If you back and read through past posts, you’ll find plenty of Sox references. Enjoy.
Kap
Bob Mac says
They need you back Kap, Center field all day. Between absolutely no run support and Jr. is horrible at the plate, I think you most certainly would be welcomed back. I think Papi would like some jicama as a seventh ining stretch snack. Maybe if the pitchers were aware of it a couple years ago there wouldn’t have been the fried chicken and beer fiasco! We need you back Kap!
Brian says
Kid you not, I went to my office’s cafeteria after reading your article and was trying to tell myself to remember to look up jicama later on this evening when I plan to go grocery shopping. I decide on the salad bar with some salmon added, and as I’m throwing in some radishes (a recent article of yours), I see these rectangular strips of water chestnut-looking items…JICAMA!

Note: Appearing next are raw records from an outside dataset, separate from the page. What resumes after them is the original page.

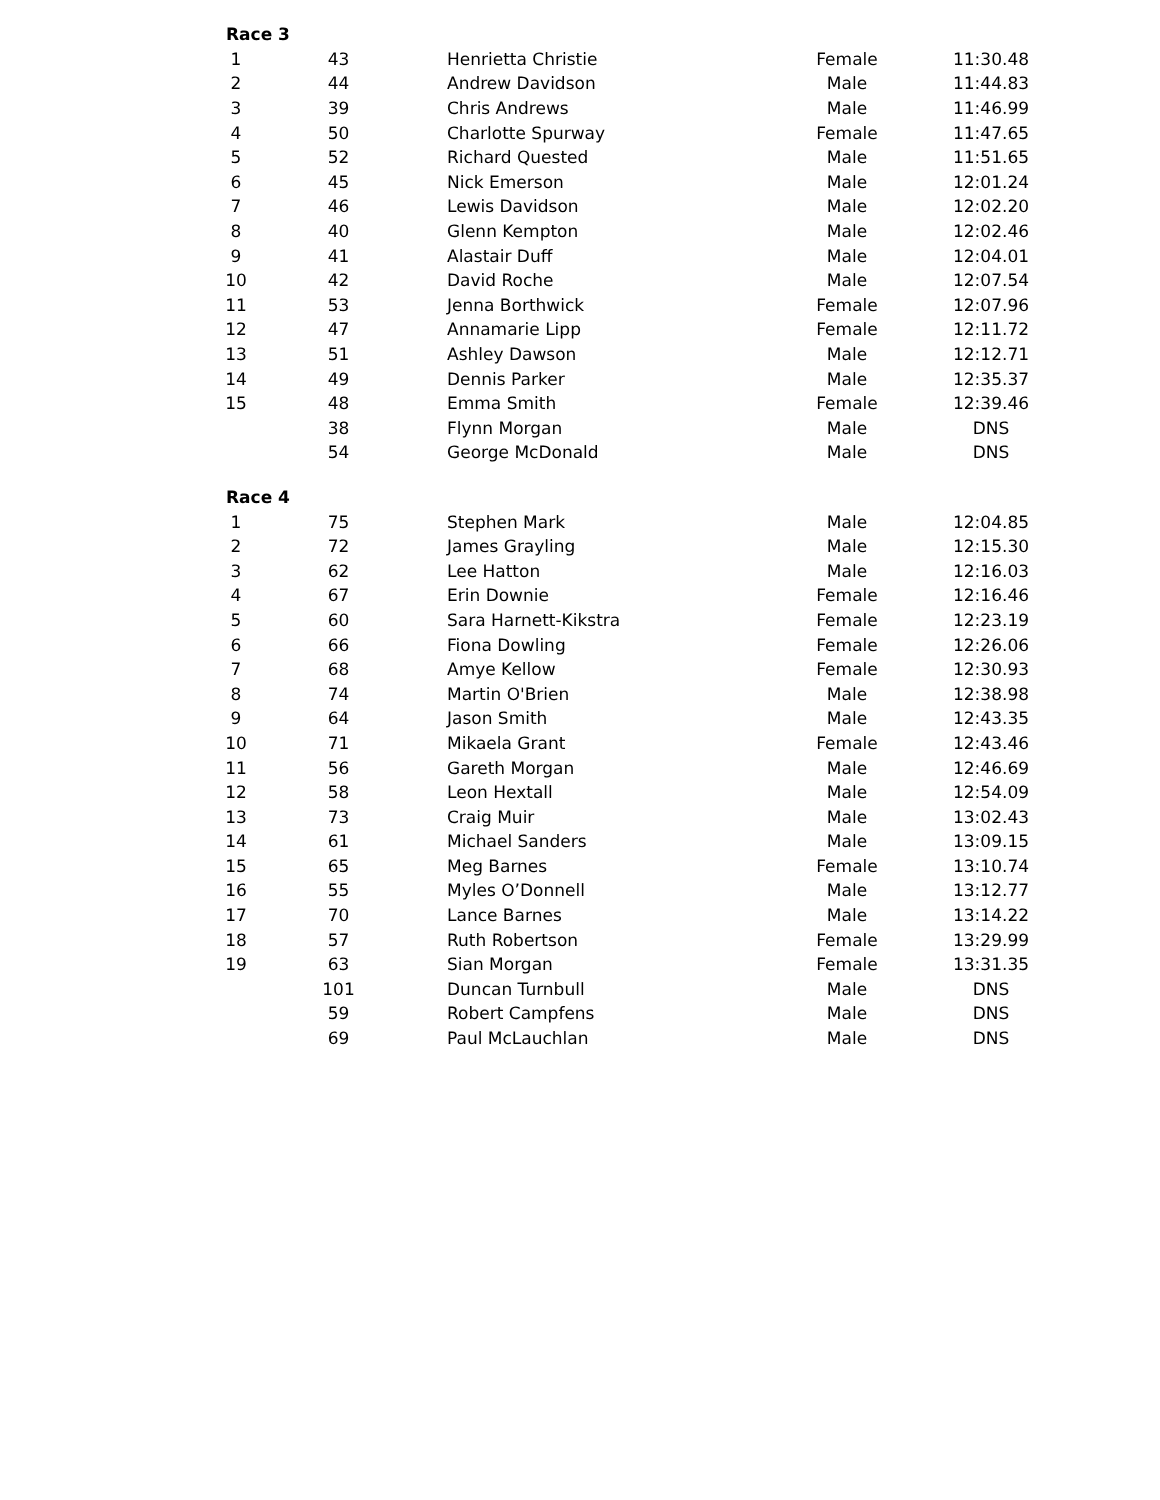| Race 3 | | | | |
| --- | --- | --- | --- | --- |
| 1 | 43 | Henrietta Christie | Female | 11:30.48 |
| 2 | 44 | Andrew Davidson | Male | 11:44.83 |
| 3 | 39 | Chris Andrews | Male | 11:46.99 |
| 4 | 50 | Charlotte Spurway | Female | 11:47.65 |
| 5 | 52 | Richard Quested | Male | 11:51.65 |
| 6 | 45 | Nick Emerson | Male | 12:01.24 |
| 7 | 46 | Lewis Davidson | Male | 12:02.20 |
| 8 | 40 | Glenn Kempton | Male | 12:02.46 |
| 9 | 41 | Alastair Duff | Male | 12:04.01 |
| 10 | 42 | David Roche | Male | 12:07.54 |
| 11 | 53 | Jenna Borthwick | Female | 12:07.96 |
| 12 | 47 | Annamarie Lipp | Female | 12:11.72 |
| 13 | 51 | Ashley Dawson | Male | 12:12.71 |
| 14 | 49 | Dennis Parker | Male | 12:35.37 |
| 15 | 48 | Emma Smith | Female | 12:39.46 |
| | 38 | Flynn Morgan | Male | DNS |
| | 54 | George McDonald | Male | DNS |
| Race 4 | | | | |
| 1 | 75 | Stephen Mark | Male | 12:04.85 |
| 2 | 72 | James Grayling | Male | 12:15.30 |
| 3 | 62 | Lee Hatton | Male | 12:16.03 |
| 4 | 67 | Erin Downie | Female | 12:16.46 |
| 5 | 60 | Sara Harnett-Kikstra | Female | 12:23.19 |
| 6 | 66 | Fiona Dowling | Female | 12:26.06 |
| 7 | 68 | Amye Kellow | Female | 12:30.93 |
| 8 | 74 | Martin O'Brien | Male | 12:38.98 |
| 9 | 64 | Jason Smith | Male | 12:43.35 |
| 10 | 71 | Mikaela Grant | Female | 12:43.46 |
| 11 | 56 | Gareth Morgan | Male | 12:46.69 |
| 12 | 58 | Leon Hextall | Male | 12:54.09 |
| 13 | 73 | Craig Muir | Male | 13:02.43 |
| 14 | 61 | Michael Sanders | Male | 13:09.15 |
| 15 | 65 | Meg Barnes | Female | 13:10.74 |
| 16 | 55 | Myles O’Donnell | Male | 13:12.77 |
| 17 | 70 | Lance Barnes | Male | 13:14.22 |
| 18 | 57 | Ruth Robertson | Female | 13:29.99 |
| 19 | 63 | Sian Morgan | Female | 13:31.35 |
| | 101 | Duncan Turnbull | Male | DNS |
| | 59 | Robert Campfens | Male | DNS |
| | 69 | Paul McLauchlan | Male | DNS |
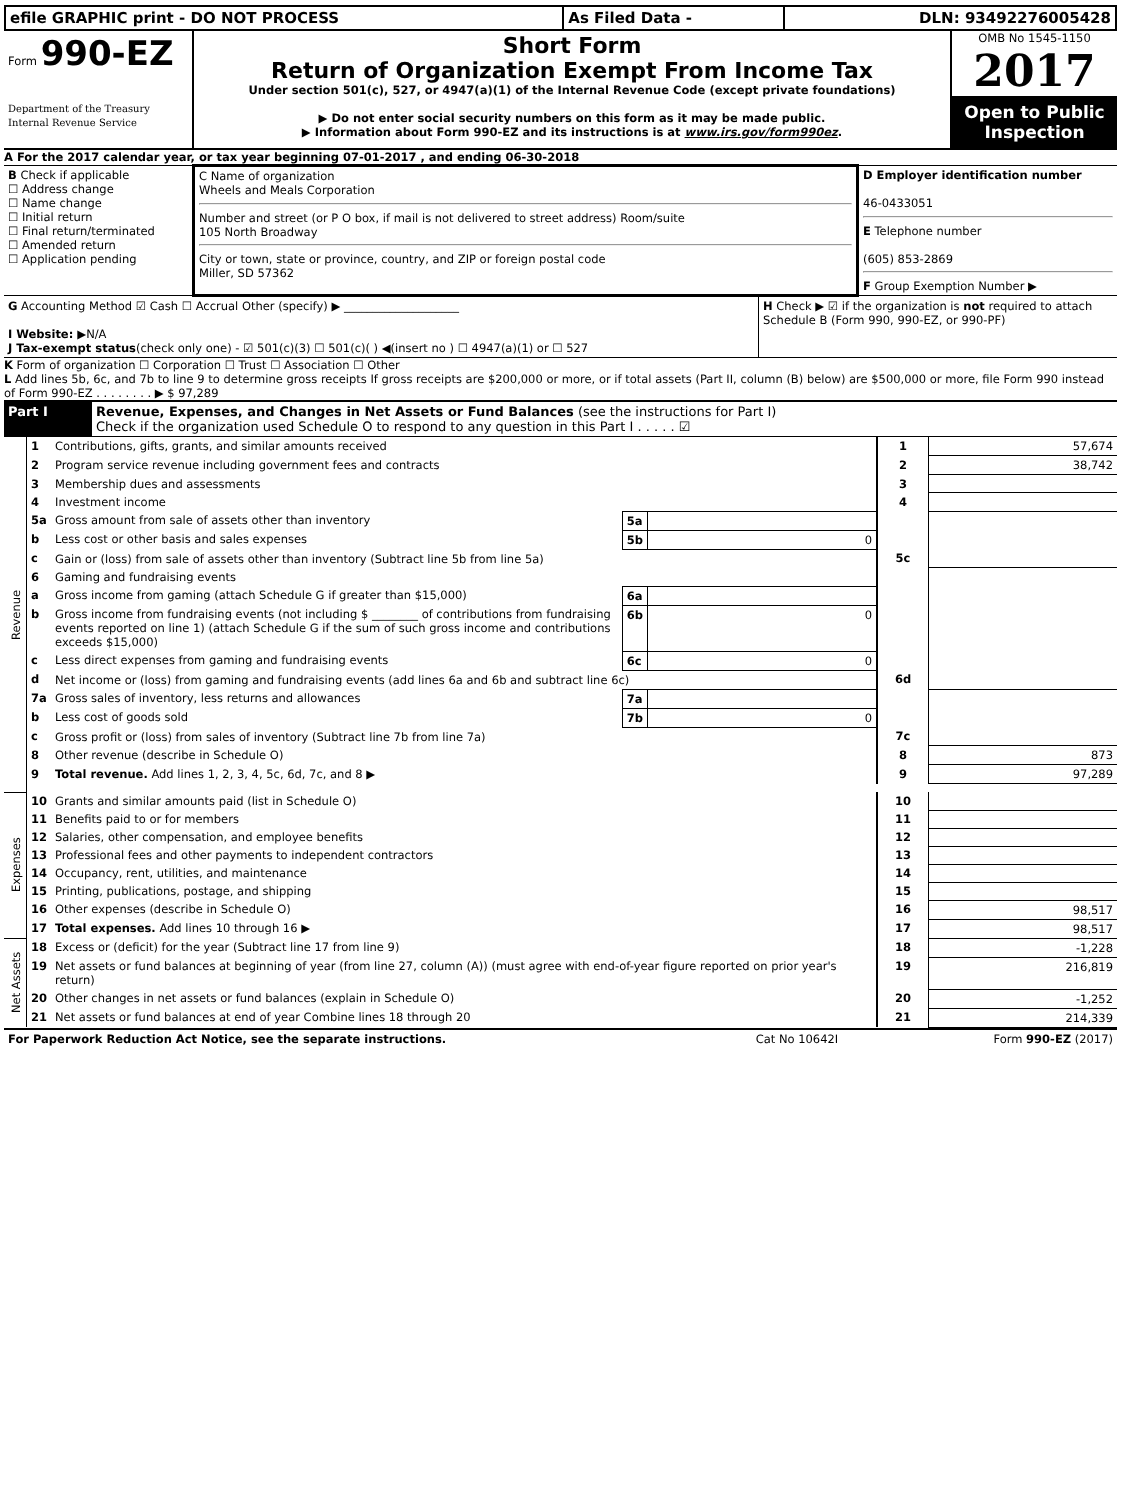| efile GRAPHIC print - DO NOT PROCESS | As Filed Data - | DLN: 93492276005428 |
| Form 990-EZ Department of the Treasury Internal Revenue Service | Short Form Return of Organization Exempt From Income Tax Under section 501(c), 527, or 4947(a)(1) of the Internal Revenue Code (except private foundations) ▶ Do not enter social security numbers on this form as it may be made public. ▶ Information about Form 990-EZ and its instructions is at www.irs.gov/form990ez . | OMB No 1545-1150 2017 Open to Public Inspection |
A For the 2017 calendar year, or tax year beginning 07-01-2017 , and ending 06-30-2018
| B Check if applicable ☐ Address change ☐ Name change ☐ Initial return ☐ Final return/terminated ☐ Amended return ☐ Application pending | C Name of organization Wheels and Meals Corporation Number and street (or P O box, if mail is not delivered to street address) Room/suite 105 North Broadway City or town, state or province, country, and ZIP or foreign postal code Miller, SD 57362 | D Employer identification number 46-0433051 E Telephone number (605) 853-2869 F Group Exemption Number ▶ |
| G Accounting Method ☑ Cash ☐ Accrual Other (specify) ▶ ____________________ I Website: ▶ N/A J Tax-exempt status (check only one) - ☑ 501(c)(3) ☐ 501(c)( ) ◀(insert no ) ☐ 4947(a)(1) or ☐ 527 | H Check ▶ ☑ if the organization is not required to attach Schedule B (Form 990, 990-EZ, or 990-PF) |
K Form of organization ☐ Corporation ☐ Trust ☐ Association ☐ Other
L Add lines 5b, 6c, and 7b to line 9 to determine gross receipts If gross receipts are $200,000 or more, or if total assets (Part II, column (B) below) are $500,000 or more, file Form 990 instead of Form 990-EZ . . . . . . . . ▶ $ 97,289
| Part I | Revenue, Expenses, and Changes in Net Assets or Fund Balances (see the instructions for Part I) Check if the organization used Schedule O to respond to any question in this Part I . . . . . ☑ |
| Revenue | 1 | Contributions, gifts, grants, and similar amounts received | | | 1 | 57,674 |
| | 2 | Program service revenue including government fees and contracts | | | 2 | 38,742 |
| | 3 | Membership dues and assessments | | | 3 | |
| | 4 | Investment income | | | 4 | |
| | 5a | Gross amount from sale of assets other than inventory | 5a | | | |
| | b | Less cost or other basis and sales expenses | 5b | 0 | | |
| | c | Gain or (loss) from sale of assets other than inventory (Subtract line 5b from line 5a) | | | 5c | |
| | 6 | Gaming and fundraising events | | | | |
| | a | Gross income from gaming (attach Schedule G if greater than $15,000) | 6a | | | |
| | b | Gross income from fundraising events (not including $ ________ of contributions from fundraising events reported on line 1) (attach Schedule G if the sum of such gross income and contributions exceeds $15,000) | 6b | 0 | | |
| | c | Less direct expenses from gaming and fundraising events | 6c | 0 | | |
| | d | Net income or (loss) from gaming and fundraising events (add lines 6a and 6b and subtract line 6c) | | | 6d | |
| | 7a | Gross sales of inventory, less returns and allowances | 7a | | | |
| | b | Less cost of goods sold | 7b | 0 | | |
| | c | Gross profit or (loss) from sales of inventory (Subtract line 7b from line 7a) | | | 7c | |
| | 8 | Other revenue (describe in Schedule O) | | | 8 | 873 |
| | 9 | Total revenue. Add lines 1, 2, 3, 4, 5c, 6d, 7c, and 8 ▶ | | | 9 | 97,289 |
| Expenses | 10 | Grants and similar amounts paid (list in Schedule O) | | | 10 | |
| | 11 | Benefits paid to or for members | | | 11 | |
| | 12 | Salaries, other compensation, and employee benefits | | | 12 | |
| | 13 | Professional fees and other payments to independent contractors | | | 13 | |
| | 14 | Occupancy, rent, utilities, and maintenance | | | 14 | |
| | 15 | Printing, publications, postage, and shipping | | | 15 | |
| | 16 | Other expenses (describe in Schedule O) | | | 16 | 98,517 |
| | 17 | Total expenses. Add lines 10 through 16 ▶ | | | 17 | 98,517 |
| Net Assets | 18 | Excess or (deficit) for the year (Subtract line 17 from line 9) | | | 18 | -1,228 |
| | 19 | Net assets or fund balances at beginning of year (from line 27, column (A)) (must agree with end-of-year figure reported on prior year's return) | | | 19 | 216,819 |
| | 20 | Other changes in net assets or fund balances (explain in Schedule O) | | | 20 | -1,252 |
| | 21 | Net assets or fund balances at end of year Combine lines 18 through 20 | | | 21 | 214,339 |
| For Paperwork Reduction Act Notice, see the separate instructions. | Cat No 10642I | Form 990-EZ (2017) |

I don’t recall ever seeing these there…are they just now in season or was I just oblivious until after reading today’s article?! Regardless, they’re a delicious addition to my daily salads. You’re directly responsible for the two recent additions (radishes) to my lunchtime spectacle of satiation and nutrition! Thanks as always, Gabe…
Gabe Kapler says
And that, Brian, is why I’m continually inspired to post. Much appreciated.
Kyle says
Gabe,
As a former minor league baseball player and full time executive/father I can’t tell you how much I enjoy reading this blog. My diet the last few years has been awful filled with crap foods and living on energy drinks to get me through the day. After reading close to every blog you have it has given me some hope and inspiration. I look forward to all future posts.
Thank you!
Gabe Kapler says
Whoa. I’m floored. What a compliment. Thanks, Kyle.
Kenny says
Never even heard of the word “jicama”.
Now I have.Will look into. . Knowledge is King. Much thanks
Gabe Kapler says
Wait until you taste it, Kenny. So simple. So good.
Ed H says
Just noticed you failed to post the pronunciation 🙂 . Hick-imma or hee-kimma?
Brian says
HEE-kah-ma
B.J. says
Thanks Gabe! Definitely going to add this to the regimen.
Oh…typing “selfie” should be embarrassing on every level. I am now embarrassed that I wrote this.
Bryan says
I’m new to your blog, but have been reading past posts over the last couple of days. I’m thoroughly enjoying not only the incredible amount of information, but also your style of writing to make us readers feel like we can do/try anything you suggest! Oh, also, I’m always starving at work, so I’ll definitely be picking up some Jicama this weekend to start bringing with me as a snack.
Thanks for the great blog!
Gabe Kapler says
Awesome, Bryan. Thanks very much for the feedback. Stay in touch, please.
Kap
Stu says
You have convinced me, Kap. On the shopping list for today. I’ll post picture and reviews, including from my vegetarian daughter.
Gabe Kapler says
Looking forward, Stu.
Stu says
Two thumbs up, Kap! My daughter days it tastes like a pear but crunches like a radish. Julienned some fresh and ate it with cantelope and yogurt for a fresh summer breakfast. (Forgot the food porn pocture.) Stir frying the rest for dinner tomorrow.